⟨
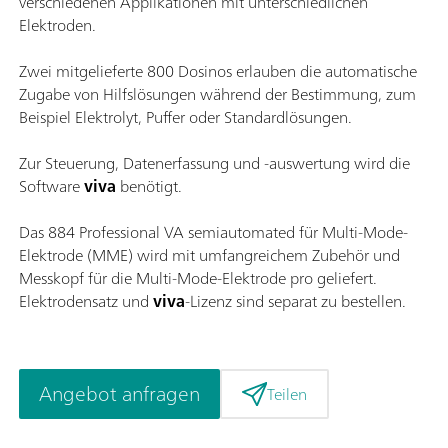
verschiedenen Applikationen mit unterschiedlichen
Elektroden.
Zwei mitgelieferte 800 Dosinos erlauben die automatische
Zugabe von Hilfslösungen während der Bestimmung, zum
Beispiel Elektrolyt, Puffer oder Standardlösungen.
Zur Steuerung, Datenerfassung und -auswertung wird die
Software
viva
benötigt.
Das 884 Professional VA semiautomated für Multi-Mode-
Elektrode (MME) wird mit umfangreichem Zubehör und
Messkopf für die Multi-Mode-Elektrode pro geliefert.
Elektrodensatz und
viva
-Lizenz sind separat zu bestellen.
Angebot anfragen
Teilen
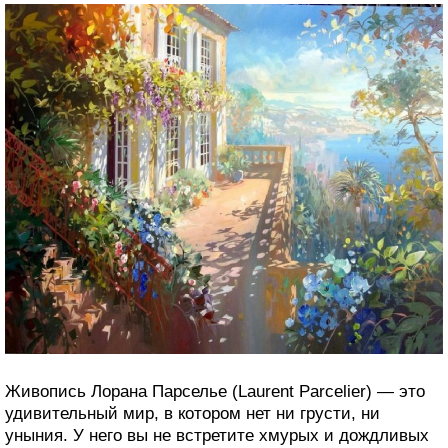
Живопись Лорана Парселье (Laurent Parcelier) — это
удивительный мир, в котором нет ни грусти, ни
уныния. У него вы не встретите хмурых и дождливых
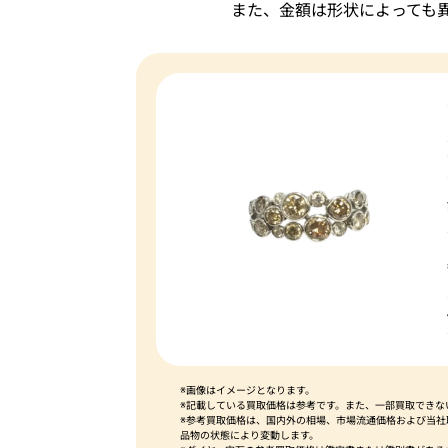
また、金額は形状によっても
※画像はイメージとなります。
※記載している買取価格は参考です。また、一部買取できな
※参考買取価格は、国内外の相場、市場流通価格および当
品物の状態により変動します。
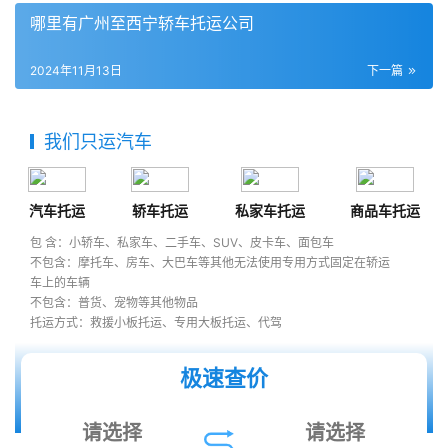
哪里有广州至西宁轿车托运公司
2024年11月13日
下一篇
我们只运汽车
汽车托运
轿车托运
私家车托运
商品车托运
包 含：小轿车、私家车、二手车、SUV、皮卡车、面包车
不包含：摩托车、房车、大巴车等其他无法使用专用方式固定在轿运
车上的车辆
不包含：普货、宠物等其他物品
托运方式：救援小板托运、专用大板托运、代驾
极速查价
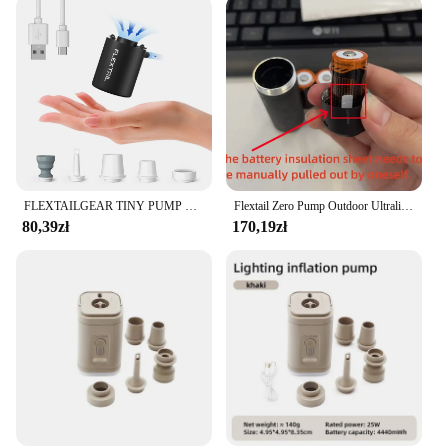
FLEXTAILGEAR TINY PUMP X 2024 - 47g Akumulatorowa mini pompa powietrza z lampką kempingową do basenów Pływaki Materac dmuchany Worki próżniowe
Flextail Zero Pump Outdoor Ultralight Inflatate Pump Outdoor Portable Hiking Air Pump Sleeping Pads Mat Mini Tools
80,39zł
170,19zł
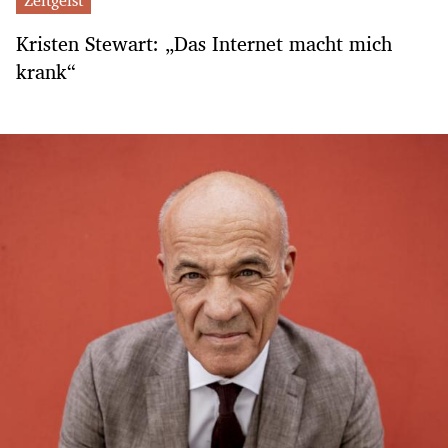
Kristen Stewart: „Das Internet macht mich
krank“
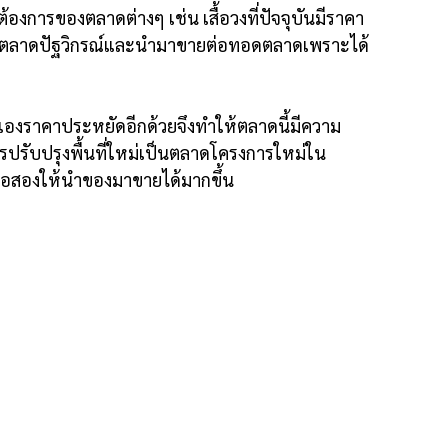
ต้องการของตลาดต่างๆ เช่น เสื้อวงที่ปัจจุบันมีราคา
สองในตลาดปัฐวิกรณ์และนำมาขายต่อทอดตลาดเพราะได้
กได้เองราคาประหยัดอีกด้วยจึงทำให้ตลาดนี้มีความ
การปรับปรุงพื้นที่ใหม่เป็นตลาดโครงการใหม่ใน
องมือสองให้นำของมาขายได้มากขึ้น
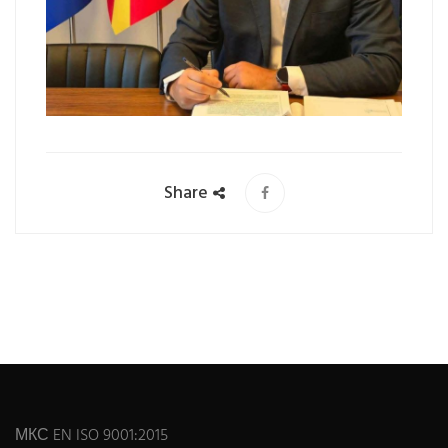
Share
МКС EN ISO 9001:2015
⟩
**What the exercise asks**
When the word "Mode" shows up in a line of the entries, pull that line out.

**Output of the exercise**
Das 884 Professional VA semiautomated für Multi-Mode-
Messkopf für die Multi-Mode-Elektrode pro geliefert.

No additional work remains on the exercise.